Extracted records
##########

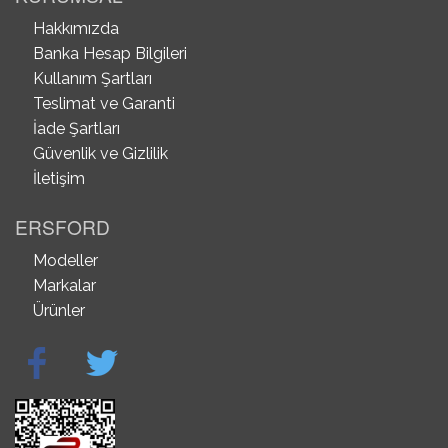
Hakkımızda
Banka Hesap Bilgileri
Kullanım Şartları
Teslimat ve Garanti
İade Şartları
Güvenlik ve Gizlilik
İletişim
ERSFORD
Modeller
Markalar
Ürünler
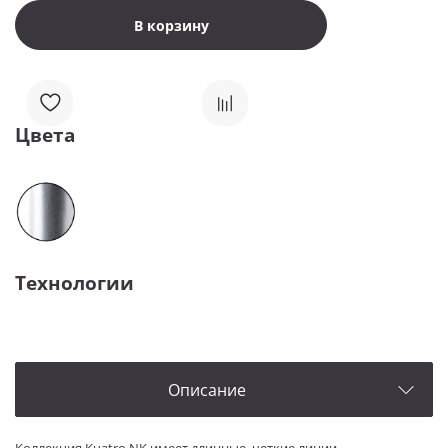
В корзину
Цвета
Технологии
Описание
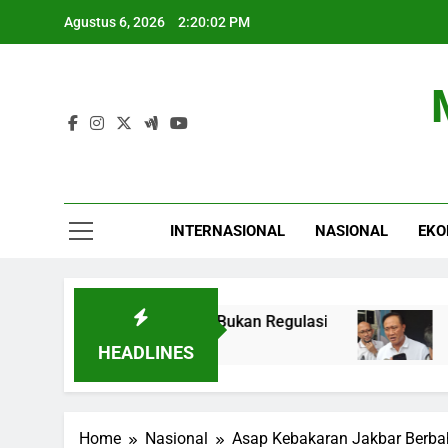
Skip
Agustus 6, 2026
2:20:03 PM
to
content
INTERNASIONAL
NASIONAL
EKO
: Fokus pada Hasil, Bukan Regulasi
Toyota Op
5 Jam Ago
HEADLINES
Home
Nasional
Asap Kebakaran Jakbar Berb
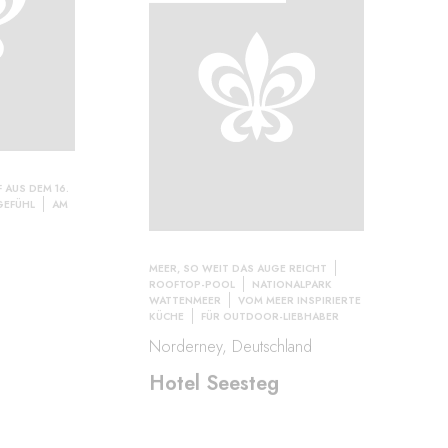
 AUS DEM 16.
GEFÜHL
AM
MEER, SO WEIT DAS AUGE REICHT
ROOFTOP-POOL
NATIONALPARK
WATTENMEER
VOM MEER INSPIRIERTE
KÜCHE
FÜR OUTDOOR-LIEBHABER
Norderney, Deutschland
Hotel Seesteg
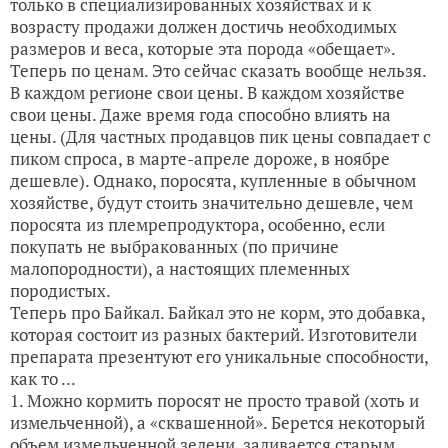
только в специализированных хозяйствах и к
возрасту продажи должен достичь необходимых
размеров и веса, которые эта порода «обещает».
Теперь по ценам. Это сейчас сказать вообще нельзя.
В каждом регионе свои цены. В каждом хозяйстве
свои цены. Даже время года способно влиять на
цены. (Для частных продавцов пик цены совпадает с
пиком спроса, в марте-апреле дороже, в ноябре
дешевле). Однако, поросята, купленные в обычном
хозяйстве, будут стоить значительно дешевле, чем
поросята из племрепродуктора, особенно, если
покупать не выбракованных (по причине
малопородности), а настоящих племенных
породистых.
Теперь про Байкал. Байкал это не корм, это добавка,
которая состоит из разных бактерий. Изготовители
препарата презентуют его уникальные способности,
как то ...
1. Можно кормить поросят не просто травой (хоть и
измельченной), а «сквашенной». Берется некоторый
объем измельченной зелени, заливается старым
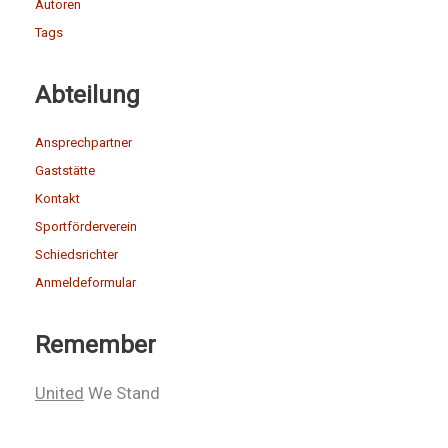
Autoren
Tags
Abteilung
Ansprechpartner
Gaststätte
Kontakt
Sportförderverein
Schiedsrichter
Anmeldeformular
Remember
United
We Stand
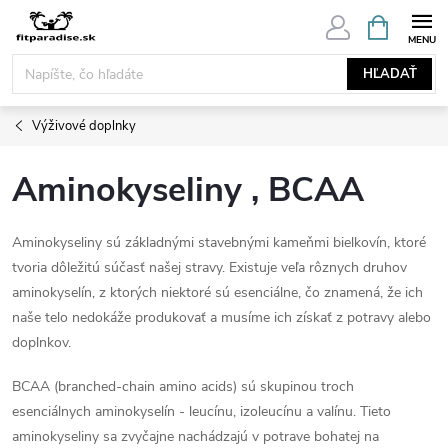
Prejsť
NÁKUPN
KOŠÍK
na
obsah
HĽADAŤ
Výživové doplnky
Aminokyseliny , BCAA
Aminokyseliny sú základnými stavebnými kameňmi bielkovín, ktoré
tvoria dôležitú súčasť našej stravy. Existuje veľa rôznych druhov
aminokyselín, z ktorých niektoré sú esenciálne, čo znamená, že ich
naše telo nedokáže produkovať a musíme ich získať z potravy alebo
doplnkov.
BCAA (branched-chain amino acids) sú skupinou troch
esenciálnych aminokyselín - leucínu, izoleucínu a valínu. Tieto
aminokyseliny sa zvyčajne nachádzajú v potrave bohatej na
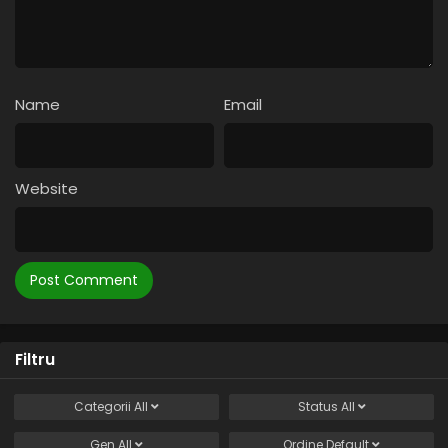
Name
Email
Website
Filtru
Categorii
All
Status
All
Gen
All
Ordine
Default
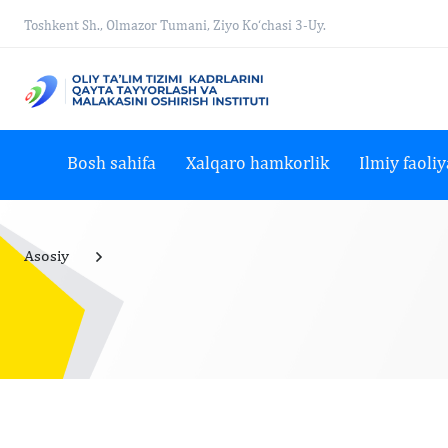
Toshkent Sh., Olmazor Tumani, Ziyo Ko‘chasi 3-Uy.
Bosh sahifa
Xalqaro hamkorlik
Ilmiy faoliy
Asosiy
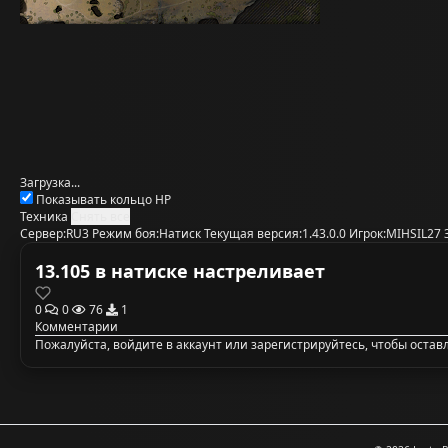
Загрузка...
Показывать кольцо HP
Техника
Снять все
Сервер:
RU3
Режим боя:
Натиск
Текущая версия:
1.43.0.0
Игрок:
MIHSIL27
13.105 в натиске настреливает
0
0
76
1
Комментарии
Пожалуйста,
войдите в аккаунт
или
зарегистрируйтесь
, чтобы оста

##########

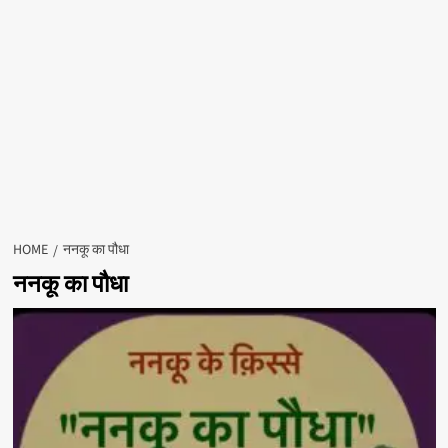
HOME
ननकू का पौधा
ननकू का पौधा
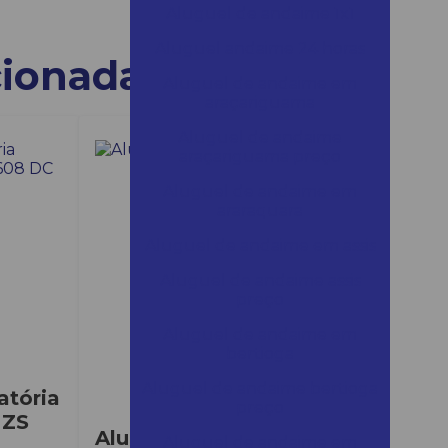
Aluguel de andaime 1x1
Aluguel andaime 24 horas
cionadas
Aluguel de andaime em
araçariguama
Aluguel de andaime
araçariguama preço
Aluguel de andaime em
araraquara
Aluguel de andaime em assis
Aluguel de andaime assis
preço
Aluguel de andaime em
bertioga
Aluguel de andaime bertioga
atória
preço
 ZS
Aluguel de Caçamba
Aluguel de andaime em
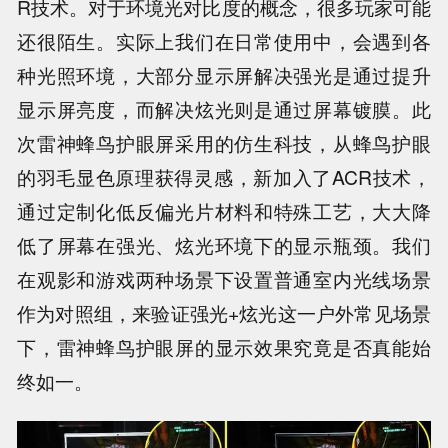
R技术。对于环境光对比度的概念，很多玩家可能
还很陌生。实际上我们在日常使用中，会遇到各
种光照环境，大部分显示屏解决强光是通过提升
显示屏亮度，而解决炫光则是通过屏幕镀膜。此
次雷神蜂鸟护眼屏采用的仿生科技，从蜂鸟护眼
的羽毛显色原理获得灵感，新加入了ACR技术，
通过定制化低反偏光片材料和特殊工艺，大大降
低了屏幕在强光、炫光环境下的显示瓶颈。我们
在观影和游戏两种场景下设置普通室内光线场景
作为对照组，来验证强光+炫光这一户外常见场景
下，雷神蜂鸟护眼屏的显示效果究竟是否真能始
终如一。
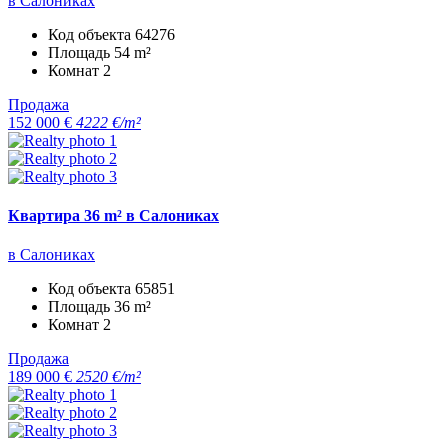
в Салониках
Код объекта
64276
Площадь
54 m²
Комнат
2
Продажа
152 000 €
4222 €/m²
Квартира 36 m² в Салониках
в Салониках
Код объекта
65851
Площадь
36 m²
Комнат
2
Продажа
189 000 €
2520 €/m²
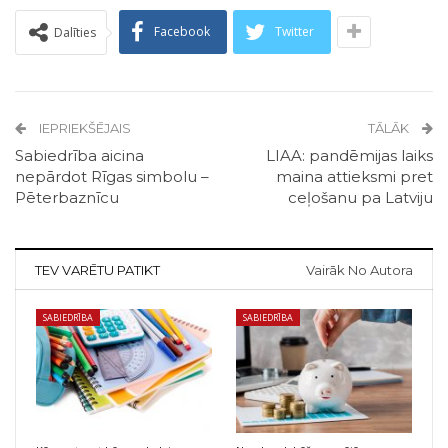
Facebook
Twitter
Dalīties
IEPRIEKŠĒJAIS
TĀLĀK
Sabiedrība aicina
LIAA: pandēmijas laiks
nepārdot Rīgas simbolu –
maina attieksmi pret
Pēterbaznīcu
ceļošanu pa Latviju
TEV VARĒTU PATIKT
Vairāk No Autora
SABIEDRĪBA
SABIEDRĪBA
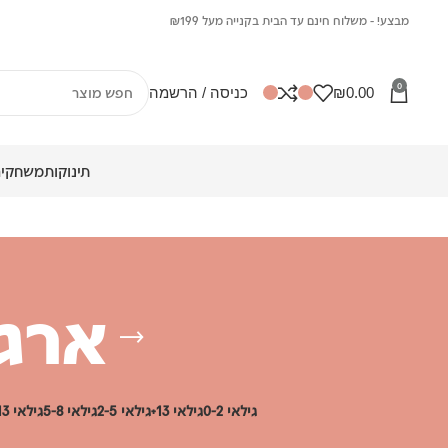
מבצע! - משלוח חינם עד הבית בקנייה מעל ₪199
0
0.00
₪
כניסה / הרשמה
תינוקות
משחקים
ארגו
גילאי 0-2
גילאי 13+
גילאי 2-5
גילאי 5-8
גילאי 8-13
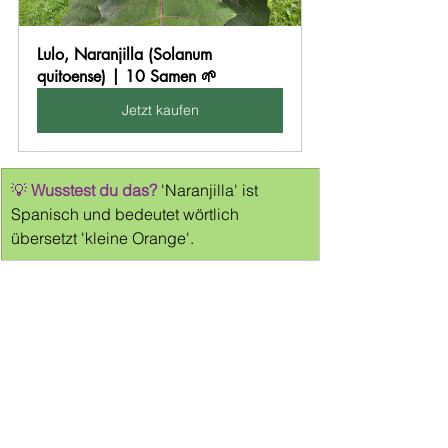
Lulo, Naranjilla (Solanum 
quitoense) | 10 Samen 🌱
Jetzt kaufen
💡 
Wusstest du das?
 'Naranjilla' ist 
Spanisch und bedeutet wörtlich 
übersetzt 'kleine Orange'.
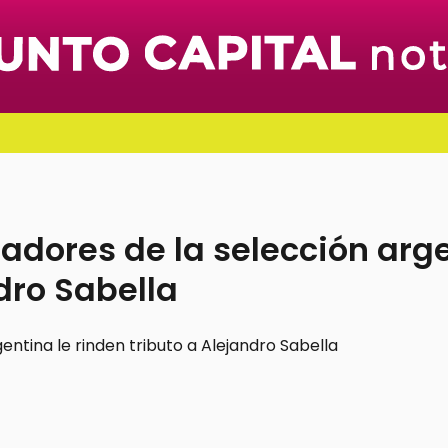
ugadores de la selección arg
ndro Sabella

##########

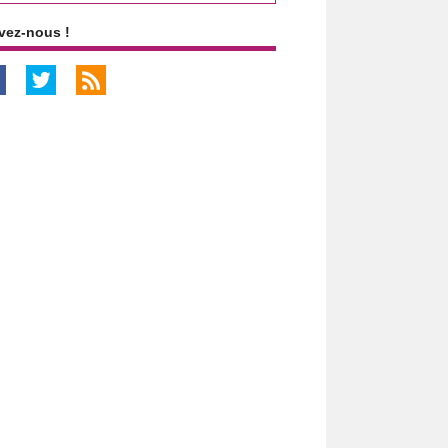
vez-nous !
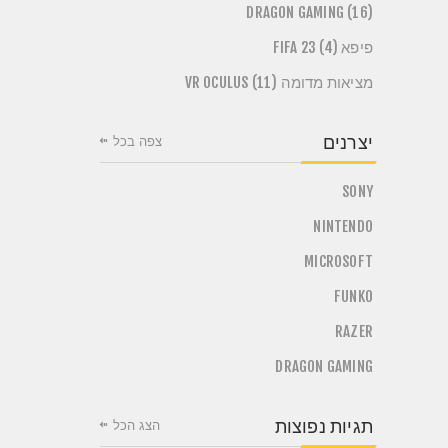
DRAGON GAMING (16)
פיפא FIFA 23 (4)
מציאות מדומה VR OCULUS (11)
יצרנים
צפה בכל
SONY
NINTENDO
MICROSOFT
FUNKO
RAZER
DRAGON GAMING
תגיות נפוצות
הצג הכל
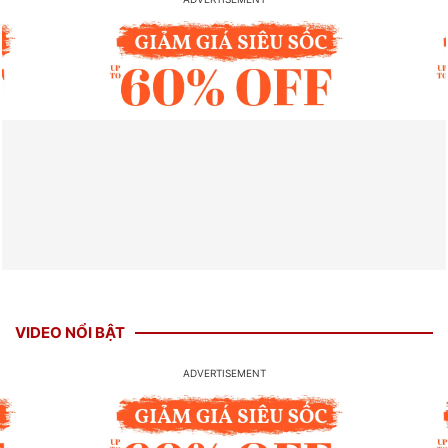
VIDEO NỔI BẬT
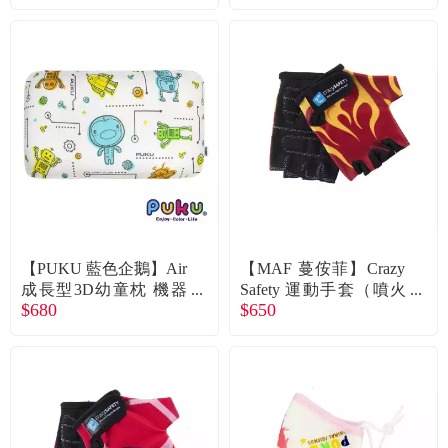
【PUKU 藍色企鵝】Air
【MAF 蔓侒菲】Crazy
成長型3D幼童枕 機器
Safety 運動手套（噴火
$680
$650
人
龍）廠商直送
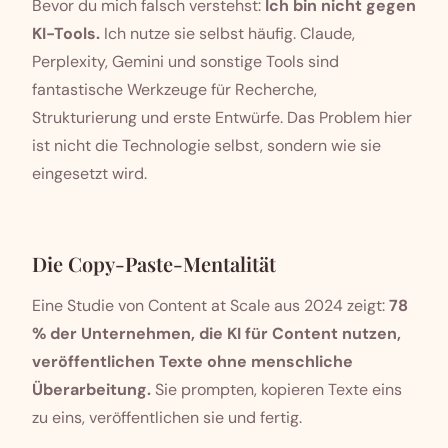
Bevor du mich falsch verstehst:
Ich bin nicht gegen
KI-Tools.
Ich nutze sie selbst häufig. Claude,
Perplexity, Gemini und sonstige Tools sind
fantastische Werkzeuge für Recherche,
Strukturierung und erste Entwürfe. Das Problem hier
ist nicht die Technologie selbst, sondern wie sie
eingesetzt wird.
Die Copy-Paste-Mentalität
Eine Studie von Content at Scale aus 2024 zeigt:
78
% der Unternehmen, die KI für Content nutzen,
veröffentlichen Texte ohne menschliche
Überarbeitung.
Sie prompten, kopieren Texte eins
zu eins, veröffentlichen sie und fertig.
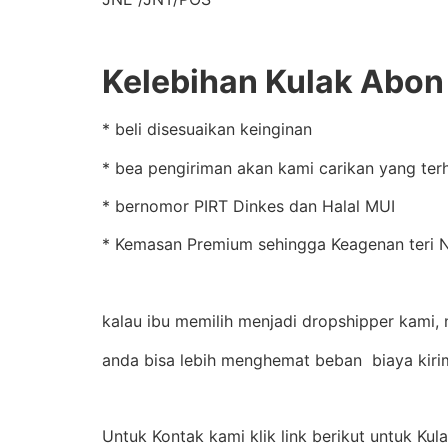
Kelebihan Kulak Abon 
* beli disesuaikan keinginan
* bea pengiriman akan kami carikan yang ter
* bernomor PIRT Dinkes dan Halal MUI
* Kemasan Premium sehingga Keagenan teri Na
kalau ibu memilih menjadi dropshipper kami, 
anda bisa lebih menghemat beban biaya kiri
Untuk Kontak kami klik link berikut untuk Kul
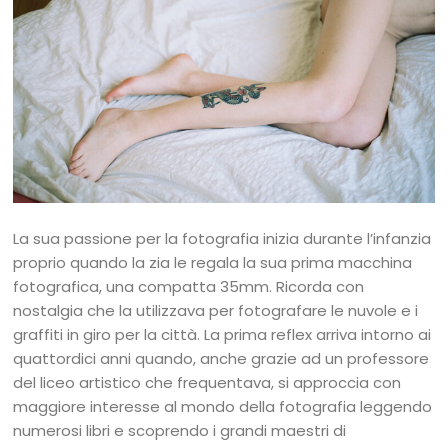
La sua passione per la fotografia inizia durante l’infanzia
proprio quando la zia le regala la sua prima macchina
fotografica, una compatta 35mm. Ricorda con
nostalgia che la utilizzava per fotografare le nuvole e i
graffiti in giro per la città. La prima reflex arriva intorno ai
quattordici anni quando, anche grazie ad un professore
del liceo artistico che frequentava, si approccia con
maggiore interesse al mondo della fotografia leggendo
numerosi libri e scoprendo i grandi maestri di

##########

TASK DESCRIPTION
Nothing but the lines from the one with "כניסה / הרשמה" to the one with "ndro Sabella" above, both included, should be transcribed, exactly and without pictures.

REPLY
כניסה / הרשמה
תינוקות
משחקים
ארגו
גילאי 0-2
גילאי 13+
גילאי 2-5
גילאי 5-8
גילאי 8-13
Lulo, Naranjilla (Solanum 
quitoense) | 10 Samen 🌱
Jetzt kaufen
💡 
Wusstest du das?
 'Naranjilla' ist 
Spanisch und bedeutet wörtlich 
übersetzt 'kleine Orange'.
ugadores de la selección arg
ndro Sabella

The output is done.